L’affaire Dreyfus qui a nécessité plusieurs procès, a été une des plus graves crises politiques et morales de la troisième République, alors en pleine consolidation et qui subit un fort rejet de la part de forces antirépublicaines.

Comment la bataille pour la révision du procès lancée par les Dreyfusards a-t-elle parvenue lentement à faire basculer l’opinion publique ? Quels évènements majeurs ont-ils accéléré l’évolution ?

Il faut insister sur la fièvre nationaliste et antisémite qui agite l’opinion française, après la défaite militaire de 1870, imprégnée d’un esprit revanchard  et une armée vénérée qui porte tous les espoirs de reconquête des provinces perdues.

L’affaire Dreyfus est d’abord une affaire militaire : dans un climat d’espionnite aiguë on découvre l’existence d’une lettre appelée bordereau envoyée à l’ambassade allemande pour livrer des documents militaires : ce document provient d’un membre de l’état-major militaire français. Le véritable auteur du bordereau est le commandant Esterhazy, il l’a avoué plus tard.

Mais pour les principaux membres de l’état-major comme le général Sandherr, les commandant du Paty de Clam, Henry et d’autres officiers supérieurs, imprégnés d’un antisémitisme viscéral, il y a un accusé idéal : le capitaine Dreyfus, officier stagiaire du deuxième bureau de l’état major, juif alsacien fier d’appartenir à l’armée française.

Pour ce groupe de conspirateurs il faut se méfier de ce juif alsacien dont une partie de la famille est restée là-bas, de l’autre côté de la frontière, chez l’ennemi allemand. Pour eux et une partie de l’opinion publique chauffée par une féroce presse antisémite, les juifs sont considérés comme des apatrides, incapables de manifester une loyauté suffisante vis-à-vis du pays où ils vivent.

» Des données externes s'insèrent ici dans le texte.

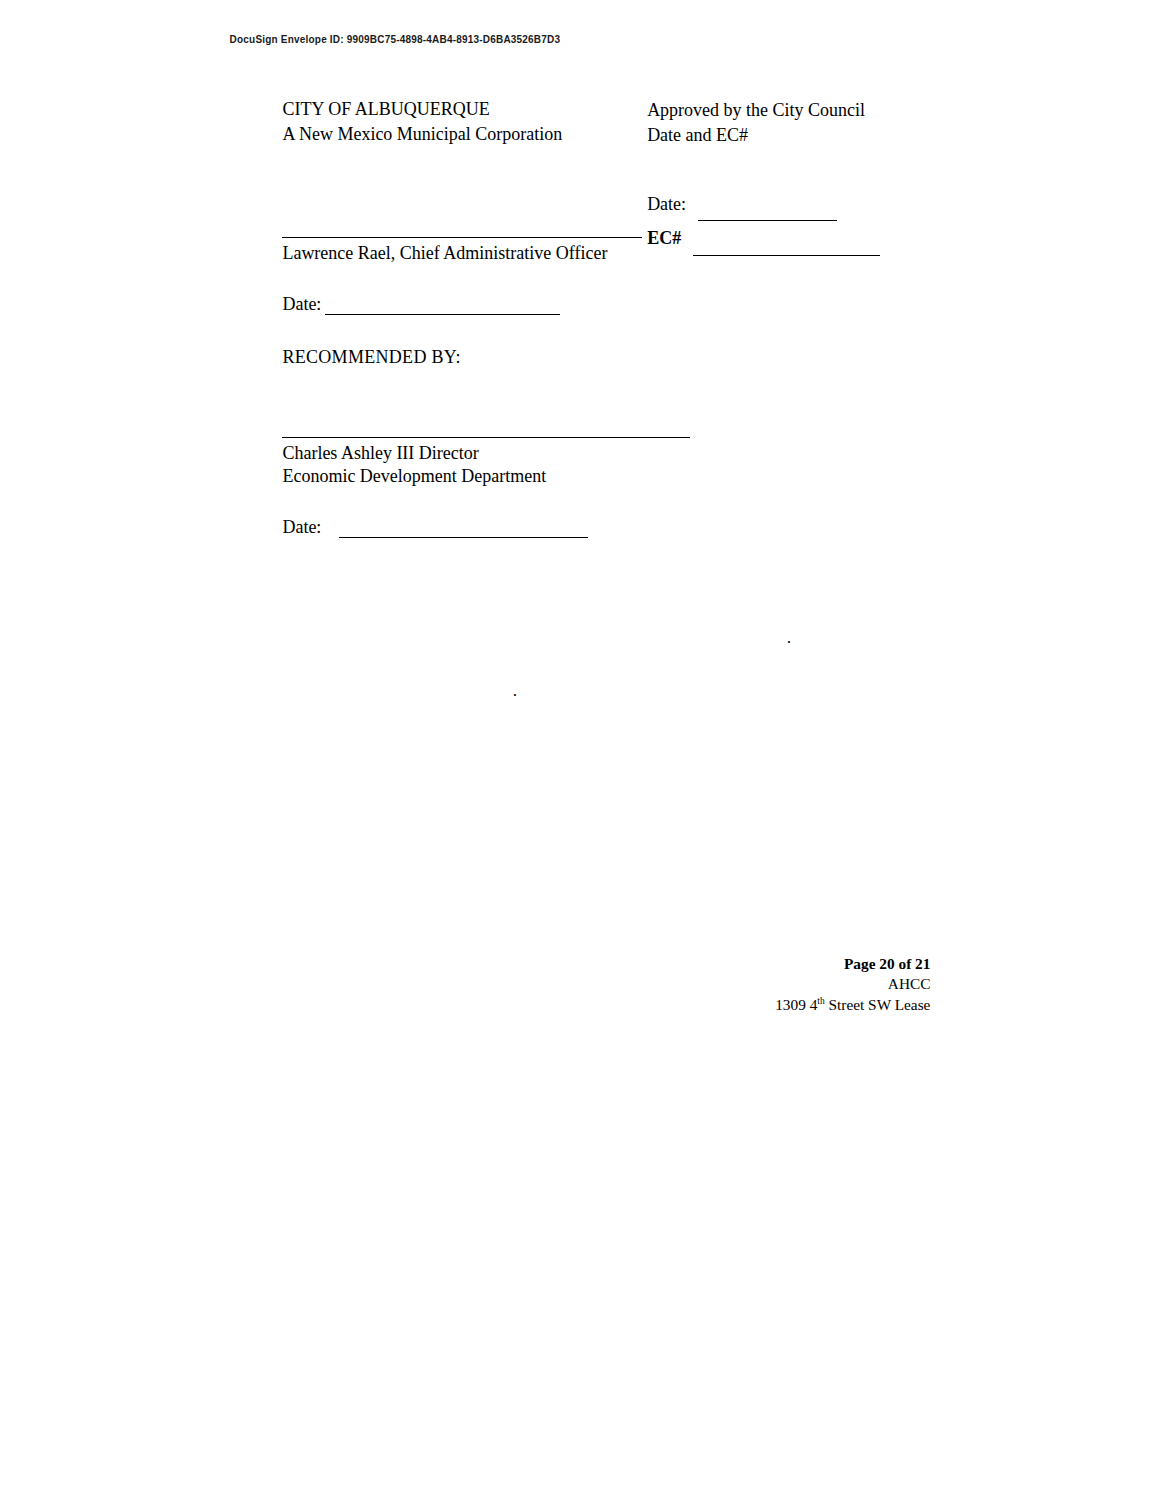DocuSign Envelope ID: 9909BC75-4898-4AB4-8913-D6BA3526B7D3
CITY OF ALBUQUERQUE
A New Mexico Municipal Corporation
Lawrence Rael, Chief Administrative Officer
Date:
RECOMMENDED BY:
Charles Ashley III Director
Economic Development Department
Date:
Approved by the City Council
Date and EC#
Date:
EC#
.
.
Page 20 of 21
AHCC
1309 4th Street SW Lease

Le 15 octobre 1894, sur ordre du général Mercier, ministre de la Guerre, le capitaine Dreyfus, est arrêté pour espionnage avec l’ennemi allemand. Dès son arrestation le jeune officier clame son innocence et crie au scandale, rien n’y fait, il est aussitôt écroué à la prison du Cherche Midi.

La presse commence son travail de dénonciation : dès le 31 octobre 1894, Le Soir est le premier à révéler, sans aucune preuve, l’identité de l’officier détenu pour espionnage. La préparation du procès alimente la campagne antisémite du journaliste Drumont, auteur du célèbre pamphlet antisémite, paru en 1888, La France juive.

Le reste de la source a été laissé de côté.